§ GOAL OF THE EXERCISE
Leave the images aside and copy out the whole listing, exact to the word.

BEGIN GIVEN DATA

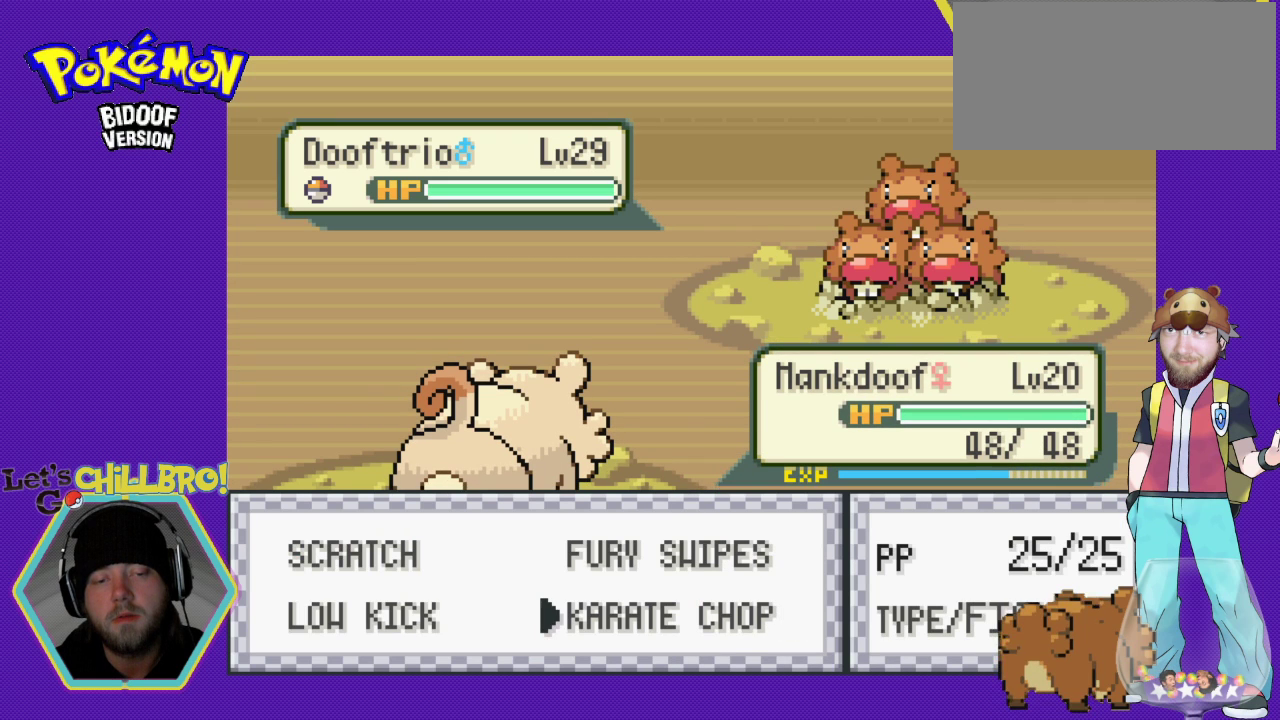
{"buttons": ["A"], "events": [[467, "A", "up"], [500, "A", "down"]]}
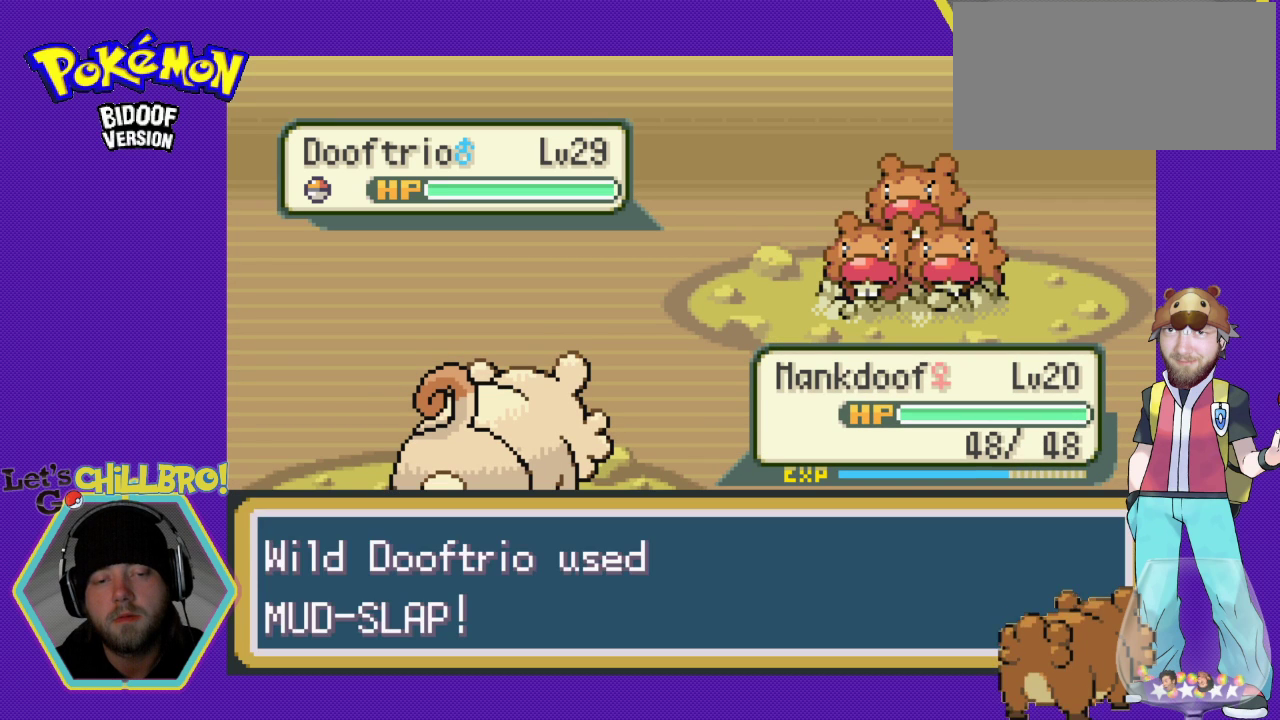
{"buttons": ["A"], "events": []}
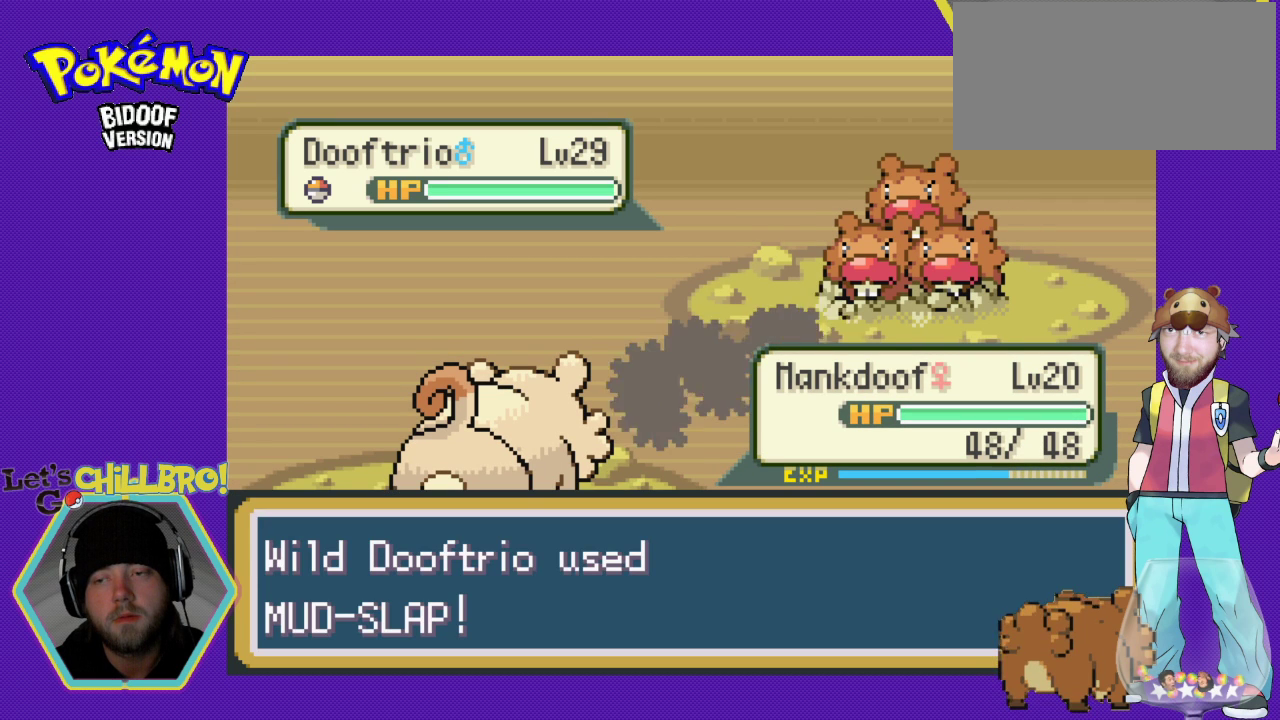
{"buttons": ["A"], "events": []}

END GIVEN DATA

§ ANSWER TO THIS PROBLEM
{"buttons": ["A"], "events": [[467, "A", "up"], [500, "A", "down"]]}
{"buttons": ["A"], "events": []}
{"buttons": ["A"], "events": []}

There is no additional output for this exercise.